An interactive React-based journey visualizer with graph layout, simulation, node inspection, and diagnostics. Available as a separate entry point so the core package stays React-free.

# Install peer dependencies (only needed for the visualizer)
npm install react react-dom @xyflow/react dagre

Mount in any container

import { mountVisualizer } from "journey-dsl/visualizer";

const cleanup = mountVisualizer(
  document.getElementById("viz"),
  journeyDefinition,
  storyRegistry,    // optional — enables component preview mode
  journeyMap,       // optional — Map<name, JourneyDefinition> for subjourney expansion
  knownStoryIds,    // optional — Set<string> for diagnostics
);

// Later: cleanup() to unmount

Use individual components

All visualizer internals are exported for custom layouts:

import {
  // Layout
  graphToReactFlow,

  // React components
  JourneyNodeComponent,
  JourneyEdgeComponent,
  DiagnosticsPanel,
  NodeInspector,
  SimulationControls,
  SearchBar,
  ExportMenu,

  // Hooks
  useSimulation,
  useKeyboardShortcuts,

  // Analysis
  analyzeDataFlow,
} from "journey-dsl/visualizer";

import type {
  ViewMode,
  StoryRegistry,
  JourneyMap,
  SimulationState,
} from "journey-dsl/visualizer";

Storybook integration

The journey gen:stories command auto-generates Storybook stories that use the visualizer.

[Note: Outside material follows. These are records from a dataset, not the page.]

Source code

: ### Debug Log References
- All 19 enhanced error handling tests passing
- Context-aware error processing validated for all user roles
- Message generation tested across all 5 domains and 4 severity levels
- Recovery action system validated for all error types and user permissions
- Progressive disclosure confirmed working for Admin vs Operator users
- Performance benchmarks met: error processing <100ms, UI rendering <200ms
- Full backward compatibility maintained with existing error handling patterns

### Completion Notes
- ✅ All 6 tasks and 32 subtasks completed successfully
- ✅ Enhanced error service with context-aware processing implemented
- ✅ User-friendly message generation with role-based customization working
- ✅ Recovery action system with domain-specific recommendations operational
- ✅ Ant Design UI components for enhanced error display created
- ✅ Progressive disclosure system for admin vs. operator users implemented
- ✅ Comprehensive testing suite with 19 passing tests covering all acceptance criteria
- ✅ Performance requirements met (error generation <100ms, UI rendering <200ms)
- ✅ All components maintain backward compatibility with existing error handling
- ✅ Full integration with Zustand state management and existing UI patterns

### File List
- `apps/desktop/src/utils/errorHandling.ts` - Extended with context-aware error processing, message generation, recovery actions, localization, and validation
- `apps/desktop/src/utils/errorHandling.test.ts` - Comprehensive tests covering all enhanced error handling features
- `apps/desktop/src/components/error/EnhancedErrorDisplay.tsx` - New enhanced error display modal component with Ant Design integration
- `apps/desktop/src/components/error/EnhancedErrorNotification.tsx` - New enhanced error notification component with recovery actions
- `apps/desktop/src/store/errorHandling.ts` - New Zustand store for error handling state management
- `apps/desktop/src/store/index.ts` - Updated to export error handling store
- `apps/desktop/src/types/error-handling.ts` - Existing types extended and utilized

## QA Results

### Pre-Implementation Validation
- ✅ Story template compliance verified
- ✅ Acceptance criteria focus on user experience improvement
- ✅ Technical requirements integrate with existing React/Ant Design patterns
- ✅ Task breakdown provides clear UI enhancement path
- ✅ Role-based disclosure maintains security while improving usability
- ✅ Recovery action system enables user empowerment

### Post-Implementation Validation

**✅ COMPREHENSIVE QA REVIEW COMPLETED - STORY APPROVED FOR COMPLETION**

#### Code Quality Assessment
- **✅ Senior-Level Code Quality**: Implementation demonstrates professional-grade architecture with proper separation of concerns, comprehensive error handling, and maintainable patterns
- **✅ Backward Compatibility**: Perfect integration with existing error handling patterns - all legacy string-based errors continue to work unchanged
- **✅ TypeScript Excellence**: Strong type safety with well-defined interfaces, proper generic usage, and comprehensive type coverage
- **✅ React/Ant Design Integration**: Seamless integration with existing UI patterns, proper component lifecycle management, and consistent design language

Each journey gets its own fullscreen story with interactive graph navigation, simulation controls, and live diagnostics.

Features

  • Summary / Preview modes — toggle between compact node labels and live component previews
  • Simulation — step through journeys manually or auto-play, with accumulated data tracking and form validation status
  • Node inspector — click any node to see data requirements, productions, incoming/outgoing edges
  • Diagnostics panel — live verification results grouped by node or category, with severity filtering
  • Diagnostic badges — red/yellow badges on nodes with verification errors or warnings
  • Subjourney expansion — expand subjourney nodes inline to see the child journey's full graph
  • Dagre auto-layout — automatic left-to-right graph layout with happy path highlighting
  • Search — press / to search nodes by id, label, type, or storyId
  • Keyboard shortcuts — Space (play/pause), Arrow Right (step), R (reset), E (zoom to error), F (fit), ? (help)
  • Export — Mermaid, SVG, JSON to clipboard; JSON file download
  • Coverage overlay — toggle to see visited vs unvisited nodes/edges with color-coded stats
  • Data flow analysis — trace field producers/consumers through the graph

Peer Dependencies

All optional:

  • vite >= 5 — for the Vite plugin
  • @apidevtools/swagger-parser >= 12 — for OpenAPI spec loading
  • graphql >= 16 — for GraphQL schema loading
  • react >= 18 — for the visualizer
  • react-dom >= 18 — for the visualizer
  • @xyflow/react >= 12 — for the visualizer
  • dagre >= 0.8 — for the visualizer

License

Proprietary. See LICENSE for details.